Strategy: Get Arts. SGA50
Strategy: Get Arts. SGA50 logo

4. Daniel Spoerri reading from his menu for The Banana Trap Dinner in C.26 (23 August 1970)

Those lucky enough to experience Daniel Spoerri’s Banana Trap Dinner in the old ECA Boardroom had their senses completely confused by the food on offer.

Daniel Spoerri reading from his menu for The Banana Trap Dinner in C.26, the old Boardroom of ECA (23 August 1970). Photo

Daniel Spoerri

Daniel Isaac Feinstein was born in Romania in 1930. His Jewish father, Isaac Feinstein, converted to Christianity after Romania entered the war on the side of the National Socialists, but he was arrested and killed in 1941. His mother emigrated to Switzerland in 1942 and Daniel was adopted by his maternal uncle Professor Theophil Spoerri.

During the 1950s and early 1960s, Spoerri would meet a number of lead figures of Dada and Surrealism, including Marcel Duchamp, as well as those artists who would later become associated with Fluxus, especially Dieter Roth and Robert Filliou. Spoerri, Roth, and Filliou would have work exhibited in the same ECA studio space (E22, First Floor) at Strategy: Get Arts in 1970. 

Spoerri was one of the original nine signatories of the manifesto of Nouveau réalisme in April 1960, an artistic movement founded by art critic Pierre Restany, a manifesto which proclaimed ‘new ways of perceiving the real’.

Spoerri’s work demonstrates a strong Dadaist attitude, especially with his ‘Eat Art’ project, which can be traced to the early 1960s, a project that really developed when he opened his own restaurant in June 1968.

Another source of inspiration for ‘Eat Art’ may well have been Filippo Tommaso Marinetti’s Futurist Cookbook (1932), which outlined some very unusual and highly performative recipes.


Daniel Spoerri reading from his menu for The Banana Trap Dinner in C.26, the old Boardroom of ECA (23 August 1970). Photo
Photo © George Oliver, and DACS 2021.

Spoerri offered a ‘Gala Dinner’ for invited guests in the ECA boardroom as part of SGA, an experimental meal in line with his ‘Eat Art’ project.

In a letter to Spoerri, dated 8 August 1970 (Richard Demarco Archive, SNGMA), Demarco refers to the experimental Banana Trap Dinner (with a request for two sittings) stating: ‘I have asked John Martin of Forth Studios what it would cost to print seventy “Menus”. He estimates it would probably be approximately £70’.

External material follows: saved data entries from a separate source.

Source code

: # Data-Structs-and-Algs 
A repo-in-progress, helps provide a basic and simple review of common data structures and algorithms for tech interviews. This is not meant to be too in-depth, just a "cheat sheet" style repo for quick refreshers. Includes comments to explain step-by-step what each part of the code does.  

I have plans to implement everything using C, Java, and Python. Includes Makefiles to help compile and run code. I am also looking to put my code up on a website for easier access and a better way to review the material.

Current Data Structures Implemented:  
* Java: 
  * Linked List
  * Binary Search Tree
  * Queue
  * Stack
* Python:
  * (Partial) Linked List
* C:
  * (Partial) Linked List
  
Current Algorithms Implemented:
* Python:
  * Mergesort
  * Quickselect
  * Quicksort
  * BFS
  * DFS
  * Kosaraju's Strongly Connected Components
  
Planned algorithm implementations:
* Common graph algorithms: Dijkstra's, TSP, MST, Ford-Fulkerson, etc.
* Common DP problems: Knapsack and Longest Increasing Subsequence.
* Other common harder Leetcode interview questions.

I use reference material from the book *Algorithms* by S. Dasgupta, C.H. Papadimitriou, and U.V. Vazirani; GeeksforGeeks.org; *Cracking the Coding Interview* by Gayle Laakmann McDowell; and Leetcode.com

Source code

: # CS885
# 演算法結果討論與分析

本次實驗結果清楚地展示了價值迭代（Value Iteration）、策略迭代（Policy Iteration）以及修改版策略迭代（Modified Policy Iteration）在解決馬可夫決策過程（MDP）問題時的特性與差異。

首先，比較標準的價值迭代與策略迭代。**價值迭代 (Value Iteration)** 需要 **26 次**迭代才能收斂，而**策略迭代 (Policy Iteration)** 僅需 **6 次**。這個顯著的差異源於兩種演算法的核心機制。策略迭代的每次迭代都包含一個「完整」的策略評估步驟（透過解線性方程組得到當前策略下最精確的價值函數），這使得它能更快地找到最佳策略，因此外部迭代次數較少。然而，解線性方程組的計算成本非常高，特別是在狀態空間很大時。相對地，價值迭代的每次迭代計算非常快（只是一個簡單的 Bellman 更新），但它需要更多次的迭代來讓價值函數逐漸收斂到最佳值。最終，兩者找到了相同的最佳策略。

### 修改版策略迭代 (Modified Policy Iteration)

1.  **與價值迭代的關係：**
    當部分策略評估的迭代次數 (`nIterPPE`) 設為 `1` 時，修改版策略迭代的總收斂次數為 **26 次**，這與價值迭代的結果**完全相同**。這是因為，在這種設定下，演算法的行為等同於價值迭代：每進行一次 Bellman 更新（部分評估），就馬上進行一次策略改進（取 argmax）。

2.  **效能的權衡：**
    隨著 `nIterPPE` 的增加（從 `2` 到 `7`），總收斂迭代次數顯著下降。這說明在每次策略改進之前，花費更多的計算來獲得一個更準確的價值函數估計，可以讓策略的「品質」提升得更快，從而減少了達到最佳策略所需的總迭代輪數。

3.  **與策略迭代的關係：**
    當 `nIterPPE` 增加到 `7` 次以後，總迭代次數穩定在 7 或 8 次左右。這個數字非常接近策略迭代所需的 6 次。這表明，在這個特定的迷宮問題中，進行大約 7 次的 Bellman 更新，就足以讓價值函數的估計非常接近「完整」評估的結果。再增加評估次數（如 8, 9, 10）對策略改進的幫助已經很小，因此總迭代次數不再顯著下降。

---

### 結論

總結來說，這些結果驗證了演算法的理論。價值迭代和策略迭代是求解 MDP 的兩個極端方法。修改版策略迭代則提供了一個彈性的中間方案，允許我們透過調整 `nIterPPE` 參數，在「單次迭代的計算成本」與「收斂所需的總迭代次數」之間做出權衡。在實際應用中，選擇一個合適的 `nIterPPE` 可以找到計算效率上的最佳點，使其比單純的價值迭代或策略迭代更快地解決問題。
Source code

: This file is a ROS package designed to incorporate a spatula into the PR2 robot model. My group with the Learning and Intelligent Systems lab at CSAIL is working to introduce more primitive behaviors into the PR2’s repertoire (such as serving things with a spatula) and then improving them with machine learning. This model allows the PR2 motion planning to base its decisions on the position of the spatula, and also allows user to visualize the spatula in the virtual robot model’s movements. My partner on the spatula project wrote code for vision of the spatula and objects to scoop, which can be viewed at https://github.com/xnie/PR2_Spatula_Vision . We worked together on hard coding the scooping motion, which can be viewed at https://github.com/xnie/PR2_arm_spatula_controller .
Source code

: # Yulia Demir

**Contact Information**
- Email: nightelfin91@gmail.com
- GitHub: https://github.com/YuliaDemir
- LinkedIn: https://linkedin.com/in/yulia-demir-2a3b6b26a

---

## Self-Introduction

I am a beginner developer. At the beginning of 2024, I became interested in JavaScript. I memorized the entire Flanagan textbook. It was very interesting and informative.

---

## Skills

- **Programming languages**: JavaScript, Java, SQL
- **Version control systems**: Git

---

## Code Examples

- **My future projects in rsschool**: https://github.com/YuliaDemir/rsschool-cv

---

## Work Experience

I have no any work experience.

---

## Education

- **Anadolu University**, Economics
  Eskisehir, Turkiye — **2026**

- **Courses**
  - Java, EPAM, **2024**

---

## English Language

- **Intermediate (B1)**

The menu travesti (‘disguised menus’) were limited edition, signed and dated artworks by Spoerri.

The artist intended a mismatch between the senses of sight and taste, with dishes such as mashed potato resembling ice cream and garnished with a salty biscuit, or a marzipan sausage for dessert. The dinner was served by candlelight to further confound the senses.

The menus can be seen in various photographs by George Oliver. Spoerri would go on to open his ‘Eat-Art-Gallery’ in the upstairs of Restaurant Spoerri in Düsseldorf on 18 September 1970, not long after the dinner at ECA.

In addition to cooking the infamous Banana Trap Dinner at SGA, Spoerri also exhibited a series of fetish-like objects in glass cases, objects known as Magie à la noix (1967) that had been created on the Greek island of Symi. Today the whole series is located at the Museum Schloss Morsbroich in Leverkusen (Germany).